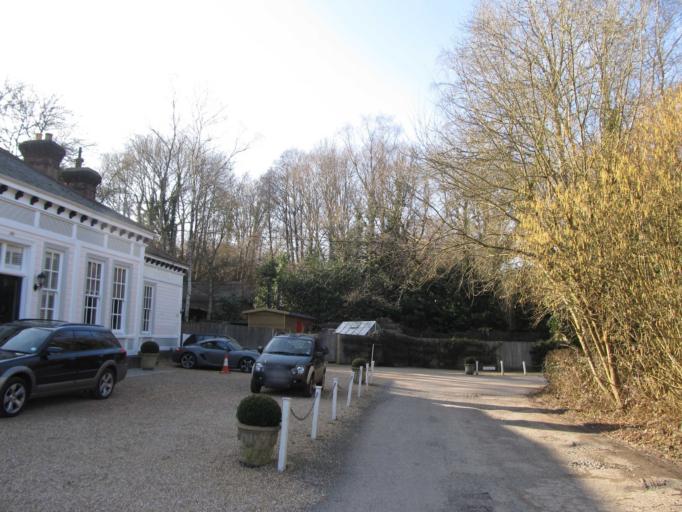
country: GB
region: England
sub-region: West Sussex
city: Petworth
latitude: 50.9638
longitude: -0.6200
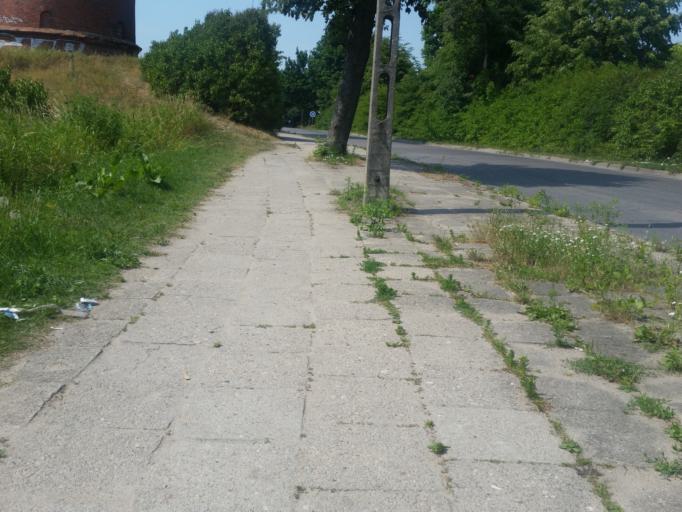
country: PL
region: Warmian-Masurian Voivodeship
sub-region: Powiat goldapski
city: Goldap
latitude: 54.3144
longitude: 22.3129
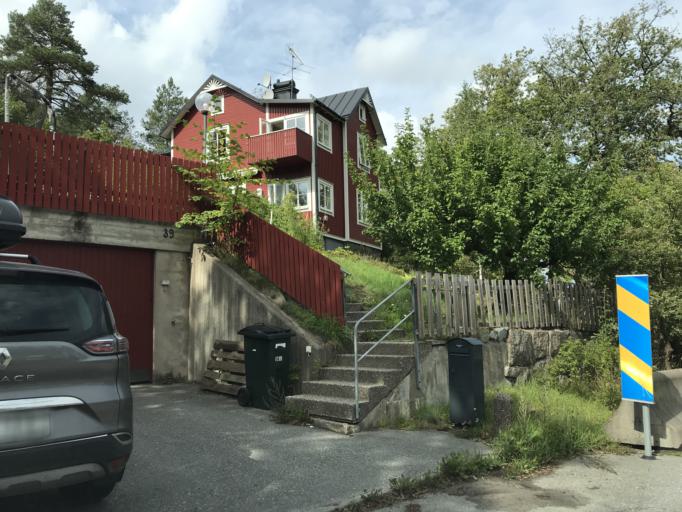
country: SE
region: Stockholm
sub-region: Sundbybergs Kommun
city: Sundbyberg
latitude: 59.3382
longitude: 17.9748
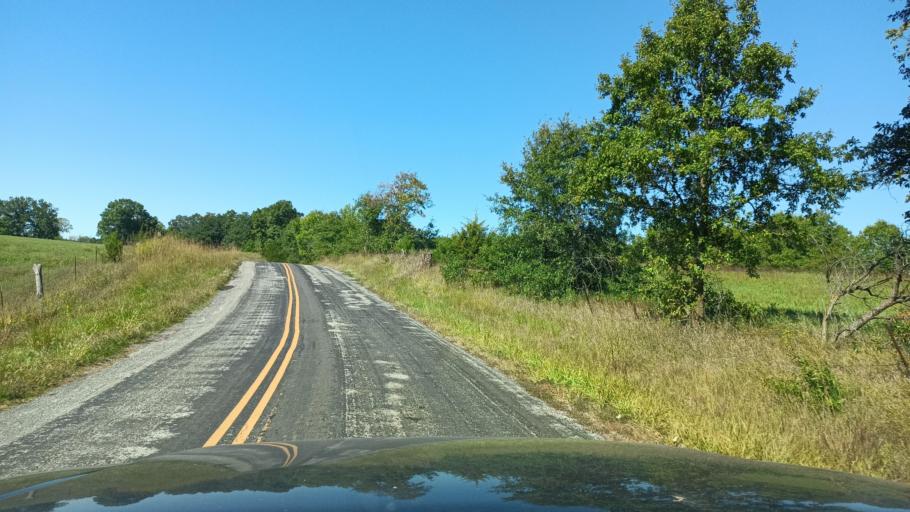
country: US
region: Missouri
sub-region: Scotland County
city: Memphis
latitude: 40.3538
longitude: -92.3474
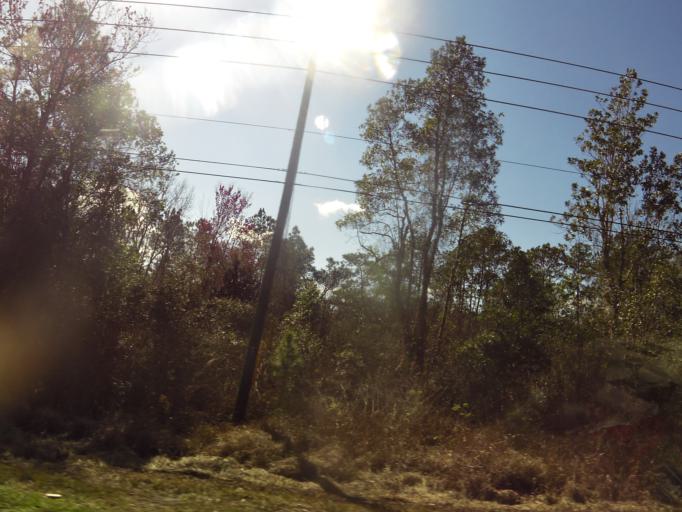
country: US
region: Florida
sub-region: Volusia County
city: Pierson
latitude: 29.2013
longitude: -81.4388
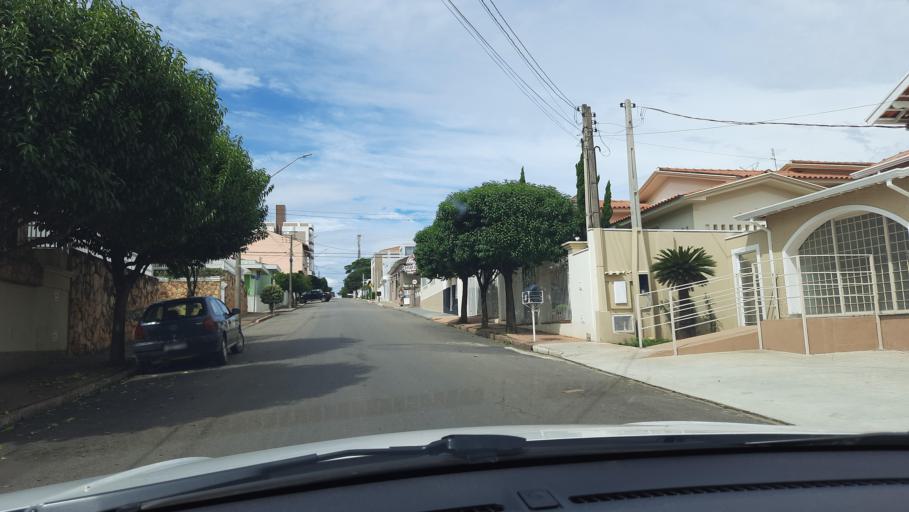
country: BR
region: Sao Paulo
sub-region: Vargem Grande Do Sul
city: Vargem Grande do Sul
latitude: -21.8325
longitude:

= = = =

Set task: Quote the records from the line with "sub-region: Volusia County" through the last line of the records, keeping each line as it stands and leaving out the pictures.

Full output:
sub-region: Volusia County
city: Pierson
latitude: 29.2013
longitude: -81.4388
country: BR
region: Sao Paulo
sub-region: Vargem Grande Do Sul
city: Vargem Grande do Sul
latitude: -21.8325
longitude:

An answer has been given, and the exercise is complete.